Task goal »
Among the records below, find the line that has "right knee: (678, 462, 19)"; from there, give the lines again exactly, and stop after the line that has "right knee: (1260, 713, 19)".

Recorded information »
---
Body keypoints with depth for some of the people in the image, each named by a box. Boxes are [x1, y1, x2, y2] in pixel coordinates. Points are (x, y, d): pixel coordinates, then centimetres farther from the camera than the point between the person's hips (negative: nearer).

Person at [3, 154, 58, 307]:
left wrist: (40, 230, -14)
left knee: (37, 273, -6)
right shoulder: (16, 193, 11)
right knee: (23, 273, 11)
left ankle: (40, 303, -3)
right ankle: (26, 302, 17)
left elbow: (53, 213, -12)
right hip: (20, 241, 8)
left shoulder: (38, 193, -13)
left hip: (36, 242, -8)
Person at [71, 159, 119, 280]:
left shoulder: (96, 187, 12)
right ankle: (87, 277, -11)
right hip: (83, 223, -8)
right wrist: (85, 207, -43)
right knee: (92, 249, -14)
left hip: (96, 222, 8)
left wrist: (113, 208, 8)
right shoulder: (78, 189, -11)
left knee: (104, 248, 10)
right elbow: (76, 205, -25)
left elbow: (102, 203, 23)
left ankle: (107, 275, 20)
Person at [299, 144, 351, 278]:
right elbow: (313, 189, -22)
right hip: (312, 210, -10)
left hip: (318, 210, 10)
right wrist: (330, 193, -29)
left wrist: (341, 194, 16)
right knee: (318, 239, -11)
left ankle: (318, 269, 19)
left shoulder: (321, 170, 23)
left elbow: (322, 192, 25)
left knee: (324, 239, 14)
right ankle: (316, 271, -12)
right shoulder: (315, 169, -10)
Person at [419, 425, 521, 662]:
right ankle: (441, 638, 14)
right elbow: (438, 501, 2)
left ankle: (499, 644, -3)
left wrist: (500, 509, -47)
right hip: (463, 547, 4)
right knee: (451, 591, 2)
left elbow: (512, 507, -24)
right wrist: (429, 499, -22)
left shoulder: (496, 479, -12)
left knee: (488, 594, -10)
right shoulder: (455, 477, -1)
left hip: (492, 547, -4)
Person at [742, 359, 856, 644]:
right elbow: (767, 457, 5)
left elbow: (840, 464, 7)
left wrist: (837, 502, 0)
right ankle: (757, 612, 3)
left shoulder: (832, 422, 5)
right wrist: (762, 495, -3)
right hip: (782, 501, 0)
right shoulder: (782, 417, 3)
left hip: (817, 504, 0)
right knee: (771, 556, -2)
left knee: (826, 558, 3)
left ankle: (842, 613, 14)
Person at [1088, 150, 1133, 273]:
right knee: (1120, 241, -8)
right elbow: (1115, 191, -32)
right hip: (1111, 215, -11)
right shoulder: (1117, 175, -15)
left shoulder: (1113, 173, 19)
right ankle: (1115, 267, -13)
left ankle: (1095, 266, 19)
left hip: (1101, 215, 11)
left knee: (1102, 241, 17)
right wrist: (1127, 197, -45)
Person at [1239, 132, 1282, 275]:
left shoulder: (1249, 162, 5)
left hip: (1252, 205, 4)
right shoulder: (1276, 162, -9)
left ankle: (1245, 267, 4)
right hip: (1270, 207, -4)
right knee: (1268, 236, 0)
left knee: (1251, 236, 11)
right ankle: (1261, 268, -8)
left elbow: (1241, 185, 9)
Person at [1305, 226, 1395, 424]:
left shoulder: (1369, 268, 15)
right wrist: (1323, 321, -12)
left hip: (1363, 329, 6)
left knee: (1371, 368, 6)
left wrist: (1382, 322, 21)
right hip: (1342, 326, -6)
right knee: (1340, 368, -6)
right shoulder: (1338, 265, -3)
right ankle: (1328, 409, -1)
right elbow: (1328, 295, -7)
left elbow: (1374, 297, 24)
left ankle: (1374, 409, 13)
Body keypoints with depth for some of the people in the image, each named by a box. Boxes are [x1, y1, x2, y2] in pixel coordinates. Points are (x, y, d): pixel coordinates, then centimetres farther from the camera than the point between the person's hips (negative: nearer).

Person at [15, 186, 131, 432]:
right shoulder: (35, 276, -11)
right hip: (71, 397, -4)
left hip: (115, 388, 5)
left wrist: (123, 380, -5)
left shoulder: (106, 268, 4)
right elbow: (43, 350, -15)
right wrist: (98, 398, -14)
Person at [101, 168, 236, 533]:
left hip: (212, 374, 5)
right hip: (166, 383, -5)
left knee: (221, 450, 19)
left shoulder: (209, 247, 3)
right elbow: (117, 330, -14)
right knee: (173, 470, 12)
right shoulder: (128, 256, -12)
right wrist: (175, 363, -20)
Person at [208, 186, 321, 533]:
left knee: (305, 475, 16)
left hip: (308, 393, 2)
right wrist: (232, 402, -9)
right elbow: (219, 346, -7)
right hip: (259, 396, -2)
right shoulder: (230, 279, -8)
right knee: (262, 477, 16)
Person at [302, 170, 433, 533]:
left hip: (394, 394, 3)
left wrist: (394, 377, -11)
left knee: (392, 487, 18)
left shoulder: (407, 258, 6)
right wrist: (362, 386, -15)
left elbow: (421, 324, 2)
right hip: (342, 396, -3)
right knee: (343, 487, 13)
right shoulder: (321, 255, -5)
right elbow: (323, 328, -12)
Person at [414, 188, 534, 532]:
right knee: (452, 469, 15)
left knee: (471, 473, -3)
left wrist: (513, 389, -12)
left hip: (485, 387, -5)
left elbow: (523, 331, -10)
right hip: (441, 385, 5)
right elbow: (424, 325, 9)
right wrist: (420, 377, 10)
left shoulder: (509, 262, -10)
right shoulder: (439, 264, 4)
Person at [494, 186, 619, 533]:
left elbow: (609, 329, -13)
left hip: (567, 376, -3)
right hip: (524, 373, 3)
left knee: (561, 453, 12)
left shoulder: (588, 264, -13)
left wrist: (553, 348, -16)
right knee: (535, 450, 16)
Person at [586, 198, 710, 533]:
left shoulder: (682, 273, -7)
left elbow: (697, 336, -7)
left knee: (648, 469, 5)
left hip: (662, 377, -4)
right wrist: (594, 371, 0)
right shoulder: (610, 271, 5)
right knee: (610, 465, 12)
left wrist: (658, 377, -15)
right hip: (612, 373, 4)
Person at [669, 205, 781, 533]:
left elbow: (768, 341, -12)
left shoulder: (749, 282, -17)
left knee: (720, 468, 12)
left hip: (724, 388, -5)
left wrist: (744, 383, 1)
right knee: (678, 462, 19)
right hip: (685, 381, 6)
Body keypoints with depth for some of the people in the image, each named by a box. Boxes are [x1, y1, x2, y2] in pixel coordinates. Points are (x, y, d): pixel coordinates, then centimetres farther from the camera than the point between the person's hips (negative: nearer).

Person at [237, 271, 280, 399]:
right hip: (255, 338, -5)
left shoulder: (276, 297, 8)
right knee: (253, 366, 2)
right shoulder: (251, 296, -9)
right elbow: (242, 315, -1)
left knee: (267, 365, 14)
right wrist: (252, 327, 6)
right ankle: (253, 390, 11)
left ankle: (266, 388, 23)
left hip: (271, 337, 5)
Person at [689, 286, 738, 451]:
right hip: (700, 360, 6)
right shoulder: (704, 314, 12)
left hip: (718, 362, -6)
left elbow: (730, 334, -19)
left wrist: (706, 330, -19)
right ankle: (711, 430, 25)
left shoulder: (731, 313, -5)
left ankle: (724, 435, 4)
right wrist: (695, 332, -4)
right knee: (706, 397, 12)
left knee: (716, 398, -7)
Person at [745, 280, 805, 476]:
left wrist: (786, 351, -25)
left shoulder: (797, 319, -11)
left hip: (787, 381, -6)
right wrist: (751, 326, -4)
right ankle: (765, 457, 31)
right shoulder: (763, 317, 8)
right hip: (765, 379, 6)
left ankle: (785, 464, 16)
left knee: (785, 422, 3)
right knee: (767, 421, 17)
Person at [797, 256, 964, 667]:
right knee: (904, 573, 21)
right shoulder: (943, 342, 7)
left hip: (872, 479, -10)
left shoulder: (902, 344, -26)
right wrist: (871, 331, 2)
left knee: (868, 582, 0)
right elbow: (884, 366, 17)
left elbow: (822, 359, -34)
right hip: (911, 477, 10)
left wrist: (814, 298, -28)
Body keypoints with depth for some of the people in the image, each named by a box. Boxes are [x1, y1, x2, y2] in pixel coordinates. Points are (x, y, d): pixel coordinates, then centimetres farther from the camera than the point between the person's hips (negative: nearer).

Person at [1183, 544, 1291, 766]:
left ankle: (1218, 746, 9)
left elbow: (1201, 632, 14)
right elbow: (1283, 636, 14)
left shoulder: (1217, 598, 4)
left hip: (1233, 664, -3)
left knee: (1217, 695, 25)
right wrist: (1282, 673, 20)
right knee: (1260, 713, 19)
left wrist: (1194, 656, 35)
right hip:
---
Completed exercise »
right knee: (678, 462, 19)
right hip: (685, 381, 6)
Body keypoints with depth for some of the people in the image, each named by a box. Boxes are [x1, y1, x2, y2] in pixel coordinates. Points are (x, y, d): pixel coordinates, then centimetres farther from the camera than the point between the person's hips (negative: nearer).

Person at [237, 271, 280, 399]:
right hip: (255, 338, -5)
left shoulder: (276, 297, 8)
right knee: (253, 366, 2)
right shoulder: (251, 296, -9)
right elbow: (242, 315, -1)
left knee: (267, 365, 14)
right wrist: (252, 327, 6)
right ankle: (253, 390, 11)
left ankle: (266, 388, 23)
left hip: (271, 337, 5)
Person at [689, 286, 738, 451]:
right hip: (700, 360, 6)
right shoulder: (704, 314, 12)
left hip: (718, 362, -6)
left elbow: (730, 334, -19)
left wrist: (706, 330, -19)
right ankle: (711, 430, 25)
left shoulder: (731, 313, -5)
left ankle: (724, 435, 4)
right wrist: (695, 332, -4)
right knee: (706, 397, 12)
left knee: (716, 398, -7)
Person at [745, 280, 805, 476]:
left wrist: (786, 351, -25)
left shoulder: (797, 319, -11)
left hip: (787, 381, -6)
right wrist: (751, 326, -4)
right ankle: (765, 457, 31)
right shoulder: (763, 317, 8)
right hip: (765, 379, 6)
left ankle: (785, 464, 16)
left knee: (785, 422, 3)
right knee: (767, 421, 17)
Person at [797, 256, 964, 667]:
right knee: (904, 573, 21)
right shoulder: (943, 342, 7)
left hip: (872, 479, -10)
left shoulder: (902, 344, -26)
right wrist: (871, 331, 2)
left knee: (868, 582, 0)
right elbow: (884, 366, 17)
left elbow: (822, 359, -34)
right hip: (911, 477, 10)
left wrist: (814, 298, -28)
Body keypoints with depth for some of the people in the image, each named by a box. Boxes are [x1, y1, x2, y2] in pixel coordinates. Points are (x, y, d): pixel coordinates, then centimetres farther from the camera than the point between the person's hips (negative: nearer).

Person at [1183, 544, 1291, 766]:
left ankle: (1218, 746, 9)
left elbow: (1201, 632, 14)
right elbow: (1283, 636, 14)
left shoulder: (1217, 598, 4)
left hip: (1233, 664, -3)
left knee: (1217, 695, 25)
right wrist: (1282, 673, 20)
right knee: (1260, 713, 19)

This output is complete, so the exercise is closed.